Pharmaceutical Companies Spend More on PR than on Disease
Title: "Disease Mongering"
By: Bob Burton and Andy Rowell
Source: PR Watch, First Quarter 2003
Researched by: Erin Cossen
http://www.projectcensored.org/newsflash/newsflash.html#prdisease
The pharmaceutical industry spends twice as much on public relations and marketing than it does on drug research and development. During the year 2000 more than $13.2 billion was spent on pharmaceutical marketing in the U.S. Drug companies such as Pfizer, GlaxoSmithKline, Merck, and Astra Zeneca hire specialist "healthcare" PR companies to help create profits.
The leading healthcare PR companies in the U.S. are Edelman, Ruder Finn and Chandler Chicco Agency. These groups are responsible for persuading doctors and patients to use products from the various companies that they represent. Patient groups are wooed to assist with disease awareness campaigns." They also organize medical conferences to provide a platform for well trained "product champions" to announce promising results of drug research.
PR firms aim to create "buzz" about the new drug in order to increased sales. Chandler Chicco Agency had much success with this when they created the buzz over Pfizer's $1 billion-a-year impotence drug, Viagra.
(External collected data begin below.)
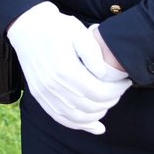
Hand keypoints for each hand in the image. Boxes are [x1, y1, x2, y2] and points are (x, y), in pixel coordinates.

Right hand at [7, 2, 130, 134]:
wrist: (27, 27)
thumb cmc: (55, 27)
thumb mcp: (77, 31)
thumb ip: (92, 52)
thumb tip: (103, 74)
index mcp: (65, 69)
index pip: (99, 92)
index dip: (117, 91)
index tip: (125, 82)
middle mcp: (53, 86)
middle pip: (90, 107)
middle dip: (110, 101)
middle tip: (118, 90)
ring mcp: (44, 93)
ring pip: (77, 117)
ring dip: (97, 115)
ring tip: (108, 102)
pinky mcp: (39, 96)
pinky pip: (61, 118)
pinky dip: (80, 125)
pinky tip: (95, 126)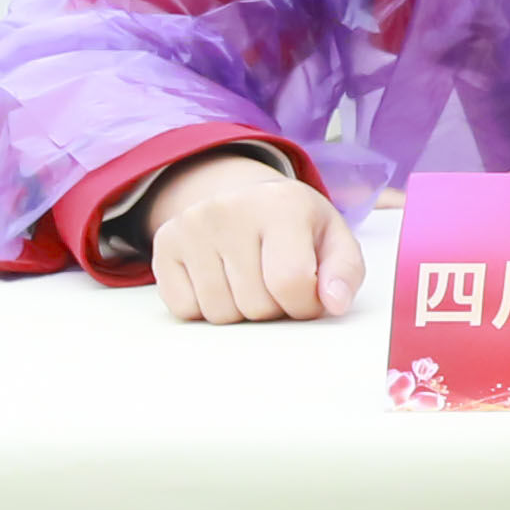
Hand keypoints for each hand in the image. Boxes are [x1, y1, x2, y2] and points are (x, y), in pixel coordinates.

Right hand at [144, 154, 356, 324]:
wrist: (242, 195)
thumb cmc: (295, 224)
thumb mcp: (333, 237)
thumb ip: (345, 271)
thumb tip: (335, 304)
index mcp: (283, 205)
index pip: (291, 282)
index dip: (304, 305)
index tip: (308, 298)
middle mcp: (231, 210)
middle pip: (255, 304)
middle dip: (274, 309)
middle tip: (276, 284)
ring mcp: (191, 227)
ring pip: (219, 313)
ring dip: (240, 312)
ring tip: (251, 281)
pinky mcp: (164, 245)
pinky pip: (185, 309)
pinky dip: (205, 309)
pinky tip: (220, 281)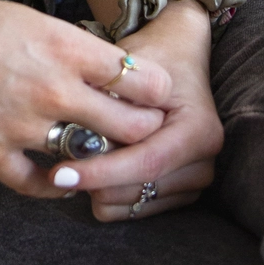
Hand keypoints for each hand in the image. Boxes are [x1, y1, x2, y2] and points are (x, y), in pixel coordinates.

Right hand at [0, 0, 174, 199]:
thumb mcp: (17, 15)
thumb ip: (58, 44)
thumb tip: (90, 64)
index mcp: (60, 43)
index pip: (136, 76)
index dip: (154, 88)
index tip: (158, 91)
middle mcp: (51, 89)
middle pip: (128, 124)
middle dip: (142, 128)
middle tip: (144, 127)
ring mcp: (22, 128)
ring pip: (89, 157)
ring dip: (99, 156)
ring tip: (105, 151)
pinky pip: (41, 184)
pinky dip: (54, 181)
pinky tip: (59, 174)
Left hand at [60, 0, 223, 221]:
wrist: (180, 54)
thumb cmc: (154, 56)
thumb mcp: (131, 67)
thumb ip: (109, 101)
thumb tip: (76, 137)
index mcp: (199, 131)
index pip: (145, 163)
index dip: (102, 172)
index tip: (60, 174)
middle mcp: (204, 162)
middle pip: (139, 189)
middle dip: (96, 180)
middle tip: (59, 164)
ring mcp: (196, 181)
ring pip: (134, 205)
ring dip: (103, 188)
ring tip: (82, 158)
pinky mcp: (182, 192)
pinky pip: (136, 210)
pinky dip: (112, 194)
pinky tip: (98, 169)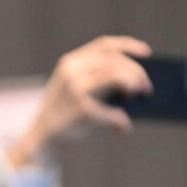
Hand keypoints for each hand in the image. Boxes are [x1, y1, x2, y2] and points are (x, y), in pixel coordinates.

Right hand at [6, 35, 152, 169]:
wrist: (40, 140)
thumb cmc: (63, 115)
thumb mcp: (71, 87)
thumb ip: (94, 75)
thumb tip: (134, 76)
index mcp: (70, 63)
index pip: (105, 45)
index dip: (128, 46)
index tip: (146, 53)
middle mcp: (72, 72)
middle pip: (116, 61)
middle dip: (137, 72)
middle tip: (146, 87)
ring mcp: (76, 90)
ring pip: (117, 76)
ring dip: (134, 85)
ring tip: (139, 97)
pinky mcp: (82, 111)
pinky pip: (113, 112)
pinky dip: (122, 122)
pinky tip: (122, 130)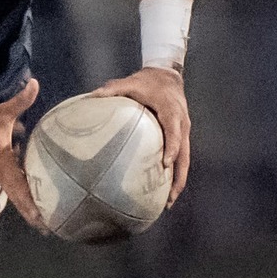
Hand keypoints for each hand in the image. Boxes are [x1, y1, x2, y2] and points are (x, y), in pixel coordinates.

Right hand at [0, 77, 46, 230]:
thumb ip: (19, 101)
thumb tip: (35, 84)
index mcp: (4, 166)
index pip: (20, 191)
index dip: (31, 207)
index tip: (43, 222)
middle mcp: (1, 174)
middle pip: (20, 197)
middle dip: (33, 211)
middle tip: (50, 225)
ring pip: (16, 191)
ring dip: (29, 200)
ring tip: (47, 211)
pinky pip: (12, 182)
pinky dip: (23, 188)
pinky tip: (36, 186)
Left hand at [89, 66, 191, 203]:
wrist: (168, 75)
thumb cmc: (147, 81)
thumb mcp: (129, 82)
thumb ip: (112, 89)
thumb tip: (90, 97)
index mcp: (171, 111)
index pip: (174, 132)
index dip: (172, 147)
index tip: (165, 164)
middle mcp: (182, 124)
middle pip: (185, 155)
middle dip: (179, 177)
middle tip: (169, 198)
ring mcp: (184, 131)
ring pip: (185, 160)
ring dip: (179, 180)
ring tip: (168, 202)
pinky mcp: (182, 135)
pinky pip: (182, 157)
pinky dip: (175, 172)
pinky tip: (164, 188)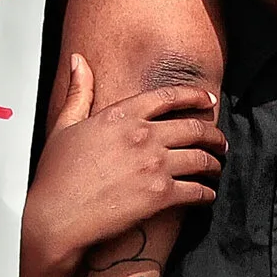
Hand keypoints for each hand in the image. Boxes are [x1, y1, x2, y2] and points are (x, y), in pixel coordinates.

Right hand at [23, 55, 222, 270]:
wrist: (58, 216)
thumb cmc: (57, 174)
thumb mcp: (65, 126)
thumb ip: (79, 92)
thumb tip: (78, 61)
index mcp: (122, 116)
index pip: (169, 97)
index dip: (195, 96)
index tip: (208, 100)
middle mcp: (143, 136)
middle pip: (194, 127)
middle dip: (214, 134)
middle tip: (220, 141)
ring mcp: (154, 165)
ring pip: (201, 159)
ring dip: (214, 164)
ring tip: (216, 168)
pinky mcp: (160, 195)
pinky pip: (197, 191)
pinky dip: (207, 194)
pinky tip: (207, 196)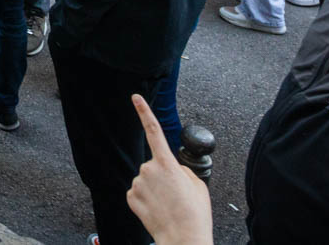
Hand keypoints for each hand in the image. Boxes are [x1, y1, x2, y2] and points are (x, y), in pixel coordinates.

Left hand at [126, 94, 213, 244]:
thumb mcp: (198, 185)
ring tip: (169, 205)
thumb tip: (173, 168)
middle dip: (163, 176)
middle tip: (176, 195)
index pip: (154, 131)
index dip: (144, 112)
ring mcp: (137, 183)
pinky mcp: (130, 197)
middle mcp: (148, 169)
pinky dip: (147, 199)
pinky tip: (158, 209)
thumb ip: (183, 169)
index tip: (135, 97)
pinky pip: (139, 192)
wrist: (184, 239)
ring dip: (155, 189)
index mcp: (167, 163)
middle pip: (154, 164)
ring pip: (146, 180)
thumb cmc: (194, 214)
Advertising for drug companies tends to overemphasize the benefits of medication. Other strategies for dealing with problems are ignored. Diseases are created to create new markets for new drugs. Patient groups are created to boost a new drug that is about to emerge from the drug company's "pipeline."
An investigation by the Journal of the American Medical Association found that it is commonplace practice for articles to be "ghostwritten" by PR firms for well-respected medical researchers. This creates a market for new products by creating dissatisfaction with existing products.